- **Assignment**
Reproduce nothing but the closing run of lines: the line with "I couldn’t arouse" and each line that follows it to the end of the data.

§

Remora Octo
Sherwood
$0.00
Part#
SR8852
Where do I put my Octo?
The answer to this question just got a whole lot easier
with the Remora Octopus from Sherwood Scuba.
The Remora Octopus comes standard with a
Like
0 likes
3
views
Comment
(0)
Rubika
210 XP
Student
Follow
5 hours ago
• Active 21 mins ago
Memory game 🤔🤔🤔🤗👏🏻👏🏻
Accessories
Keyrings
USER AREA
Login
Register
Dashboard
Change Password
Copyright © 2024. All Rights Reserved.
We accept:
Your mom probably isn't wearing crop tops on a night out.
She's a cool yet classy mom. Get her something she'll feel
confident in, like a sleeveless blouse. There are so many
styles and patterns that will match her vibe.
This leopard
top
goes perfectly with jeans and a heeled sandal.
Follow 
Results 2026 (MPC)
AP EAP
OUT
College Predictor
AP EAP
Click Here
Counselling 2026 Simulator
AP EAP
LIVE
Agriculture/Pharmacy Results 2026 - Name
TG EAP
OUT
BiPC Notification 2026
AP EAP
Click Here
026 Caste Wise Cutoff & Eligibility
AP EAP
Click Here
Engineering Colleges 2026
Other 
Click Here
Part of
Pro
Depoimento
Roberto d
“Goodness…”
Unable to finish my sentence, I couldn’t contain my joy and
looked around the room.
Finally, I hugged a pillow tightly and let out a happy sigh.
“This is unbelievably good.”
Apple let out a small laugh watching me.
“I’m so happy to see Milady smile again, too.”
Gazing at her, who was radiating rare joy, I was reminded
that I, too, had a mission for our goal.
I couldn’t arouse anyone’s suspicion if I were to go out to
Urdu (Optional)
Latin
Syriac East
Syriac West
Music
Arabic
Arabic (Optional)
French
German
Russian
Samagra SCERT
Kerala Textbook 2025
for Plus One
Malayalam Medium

§

- **Result**
I couldn’t arouse anyone’s suspicion if I were to go out to
Urdu (Optional)
Latin
Syriac East
Syriac West
Music
Arabic
Arabic (Optional)
French
German
Russian
Samagra SCERT
Kerala Textbook 2025
for Plus One
Malayalam Medium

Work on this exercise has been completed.